» **WORK REQUIRED**:
For each entry below, please return its exact wording and leave out any picture.
________________________
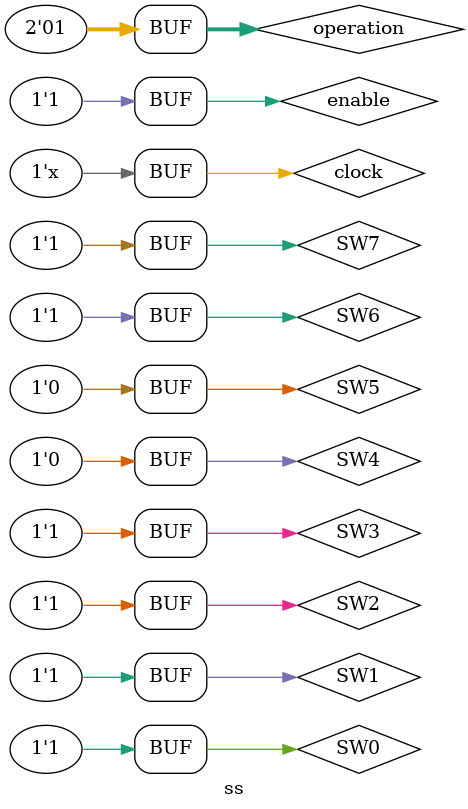
<source format=v>
`timescale 1ns / 1ps


module ss;

	// Inputs
	reg [0:0] clock;
	reg [0:0] SW0;
	reg [0:0] SW1;
	reg [0:0] SW2;
	reg [0:0] SW3;
	reg [0:0] SW4;
	reg [0:0] SW5;
	reg [0:0] SW6;
	reg [0:0] SW7;
	reg [0:0] enable;
	reg [1:0] operation;

	// Outputs
	wire [3:0] rezult;

	// Instantiate the Unit Under Test (UUT)
	CPU uut (
		.clock(clock), 
		.SW0(SW0), 
		.SW1(SW1), 
		.SW2(SW2), 
		.SW3(SW3), 
		.SW4(SW4), 
		.SW5(SW5), 
		.SW6(SW6), 
		.SW7(SW7), 
		.enable(enable), 
		.operation(operation), 
		.rezult(rezult)
	);

	initial begin
		// Initialize Inputs
		clock = 0;
		SW0 = 1;
		SW1 = 1;
		SW2 = 1;
		SW3 = 0;
		SW4 = 0;
		SW5 = 0;
		SW6 = 0;
		SW7 = 0;
		enable = 1;
		operation = 2'b00;

		// Wait 100 ns for global reset to finish
		#100;
		enable = 0;
		#100;
		enable = 1;
		
		SW0 = 1;
		SW1 = 1;
		SW2 = 1;
		SW3 = 1;
		SW4 = 0;
		SW5 = 0;
		SW6 = 1;
		SW7 = 1;
		operation = 2'b01;
		
			#100;
		enable = 0;
		#100;
		enable = 1;
		
		
        
		// Add stimulus here

	end
	always @(*)
	begin
	#40;
	clock <= ~clock;
	end
      
endmodule


</source>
________________________
» **SOLUTION TO THIS PROBLEM**:
<source format=v>
`timescale 1ns / 1ps


module ss;

	// Inputs
	reg [0:0] clock;
	reg [0:0] SW0;
	reg [0:0] SW1;
	reg [0:0] SW2;
	reg [0:0] SW3;
	reg [0:0] SW4;
	reg [0:0] SW5;
	reg [0:0] SW6;
	reg [0:0] SW7;
	reg [0:0] enable;
	reg [1:0] operation;

	// Outputs
	wire [3:0] rezult;

	// Instantiate the Unit Under Test (UUT)
	CPU uut (
		.clock(clock), 
		.SW0(SW0), 
		.SW1(SW1), 
		.SW2(SW2), 
		.SW3(SW3), 
		.SW4(SW4), 
		.SW5(SW5), 
		.SW6(SW6), 
		.SW7(SW7), 
		.enable(enable), 
		.operation(operation), 
		.rezult(rezult)
	);

	initial begin
		// Initialize Inputs
		clock = 0;
		SW0 = 1;
		SW1 = 1;
		SW2 = 1;
		SW3 = 0;
		SW4 = 0;
		SW5 = 0;
		SW6 = 0;
		SW7 = 0;
		enable = 1;
		operation = 2'b00;

		// Wait 100 ns for global reset to finish
		#100;
		enable = 0;
		#100;
		enable = 1;
		
		SW0 = 1;
		SW1 = 1;
		SW2 = 1;
		SW3 = 1;
		SW4 = 0;
		SW5 = 0;
		SW6 = 1;
		SW7 = 1;
		operation = 2'b01;
		
			#100;
		enable = 0;
		#100;
		enable = 1;
		
		
        
		// Add stimulus here

	end
	always @(*)
	begin
	#40;
	clock <= ~clock;
	end
      
endmodule


</source>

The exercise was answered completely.